Enslaved,
Indentured, Free: Five Black Women on the Upper Mississippi, 1800-1850
Mary Elise Antoine
US History
Wisconsin Historical
Society Press
October 5, 2022, 240 pp,
Ebook $11.99; paper $24.95
Buy on Wisconsin Historical Society
About the Book
The Northwest Ordinance of 1787 made slavery
illegal in the territory that would later become Illinois, Indiana, Michigan,
Ohio, Wisconsin, and part of Minnesota. However, many Black individuals’ rights
were denied by white enslavers who continued to hold them captive in the
territory well into the nineteenth century. Enslaved, Indentured, Free shines a
light on five extraordinary Black women—Marianne, Mariah, Patsey, Rachel, and
Courtney—whose lives intersected in Prairie du Chien, Wisconsin, during these
seminal years.
Focusing on these five women, Mary Elise Antoine explores the history of slavery in the Upper Mississippi River Valley, relying on legal documents, military records, court transcripts, and personal correspondence. Whether through perseverance, self-purchase, or freedom suits—including one suit that was used as precedent in Dred and Harriet Scott’s freedom suits years later—each of these women ultimately secured her freedom, thanks in part to the bonds they forged with one another.
My Review
Using public
records available, Mary Elise Antoine weaves together a story of early settlement
on the upper Mississippi, focused on Prairie du Chien, Wisconsin. Beginning
with Marianne, a freeborn black woman who remained free, the author researched
and shares about the lives of four other women whose lives touched.
Marianne was born
in the country along the southern Mississippi in the mid eighteenth century,
and married three times to French traders. Her second husband relocated to
Prairie du Chien. She was a unique figure who owned land, farmed, bore thirteen
children and practiced healing ways. The author notes that Prairie du Chien was
already diverse with mixed cultures. “In the early nineteenth century, race did
not automatically exclude people of color from various institutions on the prairie.

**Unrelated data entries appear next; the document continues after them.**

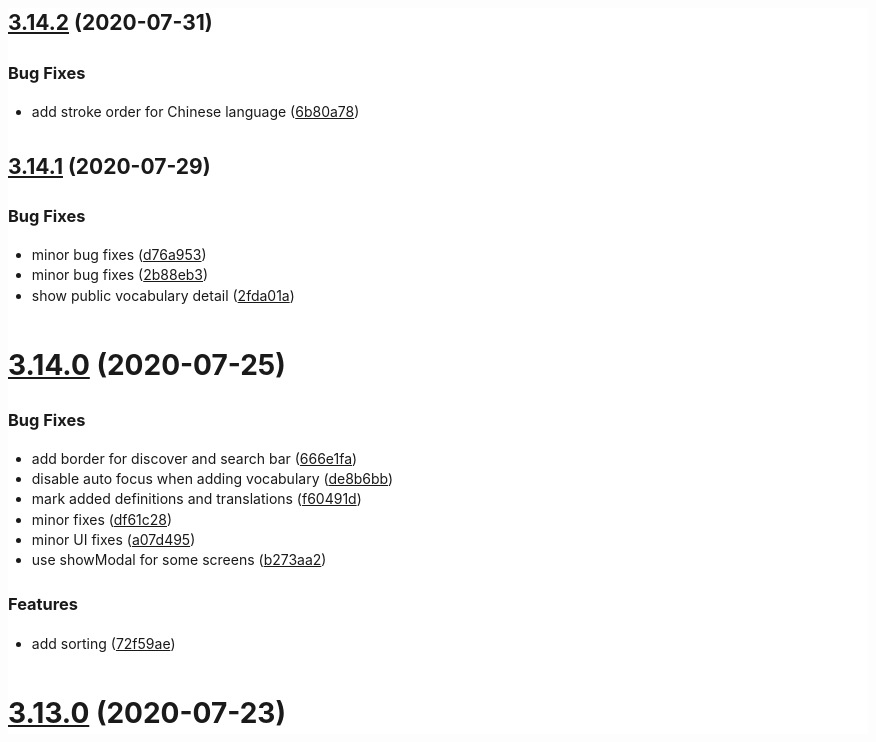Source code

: 
## [3.14.2](https://github.com/ulangi/ulangi/compare/v3.14.1...v3.14.2) (2020-07-31)


### Bug Fixes

* add stroke order for Chinese language ([6b80a78](https://github.com/ulangi/ulangi/commit/6b80a78))





## [3.14.1](https://github.com/ulangi/ulangi/compare/v3.14.0...v3.14.1) (2020-07-29)


### Bug Fixes

* minor bug fixes ([d76a953](https://github.com/ulangi/ulangi/commit/d76a953))
* minor bug fixes ([2b88eb3](https://github.com/ulangi/ulangi/commit/2b88eb3))
* show public vocabulary detail ([2fda01a](https://github.com/ulangi/ulangi/commit/2fda01a))





# [3.14.0](https://github.com/ulangi/ulangi/compare/v3.13.0...v3.14.0) (2020-07-25)


### Bug Fixes

* add border for discover and search bar ([666e1fa](https://github.com/ulangi/ulangi/commit/666e1fa))
* disable auto focus when adding vocabulary ([de8b6bb](https://github.com/ulangi/ulangi/commit/de8b6bb))
* mark added definitions and translations ([f60491d](https://github.com/ulangi/ulangi/commit/f60491d))
* minor fixes ([df61c28](https://github.com/ulangi/ulangi/commit/df61c28))
* minor UI fixes ([a07d495](https://github.com/ulangi/ulangi/commit/a07d495))
* use showModal for some screens ([b273aa2](https://github.com/ulangi/ulangi/commit/b273aa2))


### Features

* add sorting ([72f59ae](https://github.com/ulangi/ulangi/commit/72f59ae))





# [3.13.0](https://github.com/ulangi/ulangi/compare/v3.12.3...v3.13.0) (2020-07-23)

However, when white American men brought people of African heritage with them to
the prairie, they also brought racial inequality,” she writes.
The second subject,
Mariah, was brought to Prairie du Chien in 1816, one of 200 enslaved,
indentured, or hired working people brought to the area between 1816 and 1845,
almost all by members of the US Army. Because slavery was illegal in Illinois
Territory, Mariah’s owner changed the sixteen-year-old’s legal status to
indentured. Mariah later married a young soldier, though was “rented” by her
owner to others. When her owner left the area before her servitude was
concluded, he forced her to pay the rest of her contract in order to claim her
freedom. She and her husband divorced in 1839; she subsequently remarried and
moved to a home on land owned by Marianne.
A third woman,
Patsey, was brought to the area by the Indian agent in 1829. Again, the agent
forced Patsey into indentured servitude to get around the law; the indentured
work-around was apparently a common ruse, legally recorded wherever the family
moved, as well as moving their slaves in an out of territory where slavery was
illegal, or calling them variably servant or slave. Patsey had children who
were also indentured.
Courtney was
brought to Prairie du Chien as a servant for an army captain who was allowed to
claim her as an expense to his account, asking a few dollars a month
compensation, her clothing and one ration of food per day. He also provided a
description: five foot-four, black skin, eyes and hair. This girl was eventually
sold several times and moved to different locations in the area, even leaving
her son in slavery to one family. She finally was moved to St. Louis.
Rachel had been
purchased in St. Louis for a soldier with a young family stationed in Prairie
du Chien. When no longer needed, she was returned to St. Louis and sold again,
but this time Rachel took advantage of a Missouri law that allowed enslaved
persons to sue for their freedom based on prior residence in a free territory. she
filed suit in 1834 which was rejected for a word choice, being called a servant
by the soldier. With the help of her attorney, she appealed. During the time,
the attorney also filed a petition for Courtney, both of which were successful
in 1836. Courtney and her son returned to Prairie du Chien where she married
and went to live on land owned by Marianne.
The
text is somewhat dry and filled with much speculation as well as factual information
derived from public records as there are little or no personal records from
these women. The diligent research was excellent. Events of the time were
overlaid to provide some color. Laid out in seven chapters, five for the women
portrayed and two others describing circumstances and life at the time, the
book is a lively portrayal of life on the new frontier. Images of noted
individuals, places, and records and notes accompanying the text provide a nice
variation.
About the Author
Mary Elise Antoine is president of the Prairie
du Chien Historical Society and former curator at Villa Louis. She is the
author of the War of 1812 in Wisconsin and coeditor, with Lucy
Eldersveld Murphy, of Frenchtown Chronicles of Prairie du Chien.